The qualitative will look at things like the industry a company is in, the background of directors, or the underlying commodity the company is trading in.
By doing research, you give yourself a better opportunity to buy at the bottom of the value cycle.
Generally speaking, buy what you know
You may have heard a lot about FAANG stocks (or the ASX equivalent, WAAAX stocks) and want in on the tech action, but not know a thing about how tech is commercialised.
In our humble opinion, you probably should be trading tech stocks for the sake of it in that case.
One of Warren Buffett’s golden rules is that you should always trade what you know — and we can’t disagree.
Also: panic buying or panic selling is the key to losing your shirt, so generally it’s advisable to only trade in what you can afford to lose — which is why we recommended a starting figure of $5,000 and then building from there.
If you only invest what you can afford to lose, you can avoid the sort of emotion-driven trading that is generally a garbage idea.
As we stated before, if you can’t afford to lose $5,000, then maybe share trading isn’t for you — as it’s inherently higher-risk than holding money in a savings account.
Don’t take our word for it, here’s the expert
Angie Ellis has been trading stocks for the last 15 years, full-time for the last five.
She’s a regular winner of ASX share trading races and is a seasoned small cap investor, so she knows her stuff.

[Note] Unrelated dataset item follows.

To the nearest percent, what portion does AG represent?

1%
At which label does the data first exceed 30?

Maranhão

But even she makes mistakes.
“I would say the biggest mistake I’ve made is buying too much into the story of a stock and not watching my stops,” she told Stockhead.

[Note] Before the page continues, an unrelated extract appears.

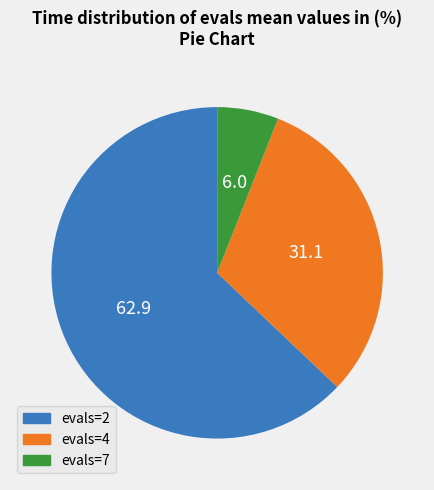

What is the ratio of the value at evals=2 to the value at evals=4?

2.0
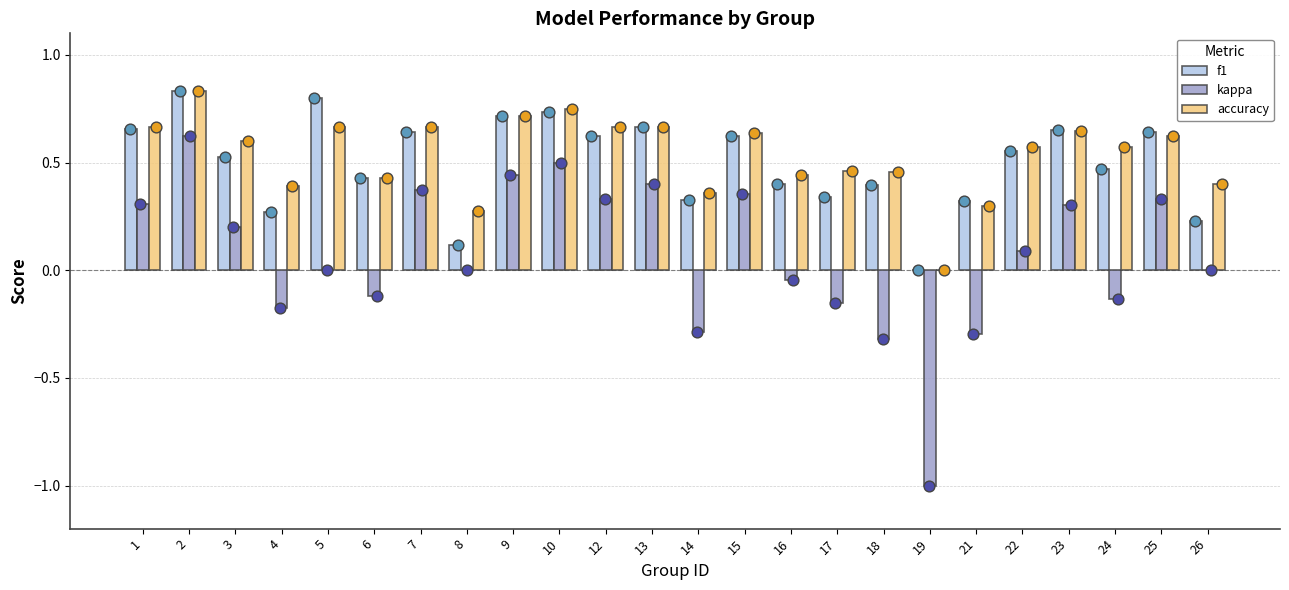

Which series has the widest spread of Y values?

kappa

Ellis says she sees too many investors get into the market without a clear plan of what happens when things go wrong.
“People don’t watch their stops, and they don’t have a trading plan that they have back-tested.”
She also said that traders, including herself, could be impatient with smaller cap stocks.
“I often exit a few times only to buy back in and then it finally takes off. Sometimes you can be too early and the market may take a while to catch on.”
Ellis said the best part of trading stocks was doing the research to look for opportunities in the smaller end of the market — and to do so she uses a mix of real-world experience and conference intelligence to inform her choices.
“I knew Afterpay would be huge as I peeked into the layby room at a high end fashion store at Chadstone and saw how big this problem was for retailers. Also my hairdresser and all her friends were obsessed with Afterpay!”
“I also like to talk to and meet management, contact competitors and customers to understand the business… Finally, I attend IMARC, Microcap conference, Techknow and wholesale investor events.”
Remember, if you trade right you’ll be making a capital gain, which brings capital gains tax into play.
There are also tax implications on dividends from share trading (although there are fewer thanks to the recent federal election result).
The tax levied on capital gains and dividends can be enough to dampen the whole exercise altogether, so make sure you talk through the tax implications of trading with a qualified accountant or business advisor.
The final word
Trading in stocks can be exciting and profitable, or terrifying and ruinous. It all depends on what approach you take to investment.
A studied and cautious approach to trading sets you up for the long-haul, and sets apart those who are looking for a stable side-income from those who trade on weekends and troll on message boards.
Whatever you decide to do, we hope we’ve given you a couple of pointers to mull over before going lock-stock into trading.